§ **WHAT TO PRODUCE**
In the copy, keep every line below as it is and leave out the pictures.

Start of GIVEN ENTRIES

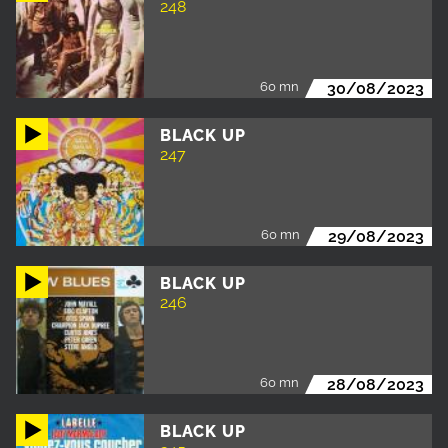
248
60 mn
30/08/2023
BLACK UP
247
60 mn
29/08/2023
BLACK UP
246
60 mn
28/08/2023
BLACK UP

End of GIVEN ENTRIES

§ **TASK OUTPUT**
248
60 mn
30/08/2023
BLACK UP
247
60 mn
29/08/2023
BLACK UP
246
60 mn
28/08/2023
BLACK UP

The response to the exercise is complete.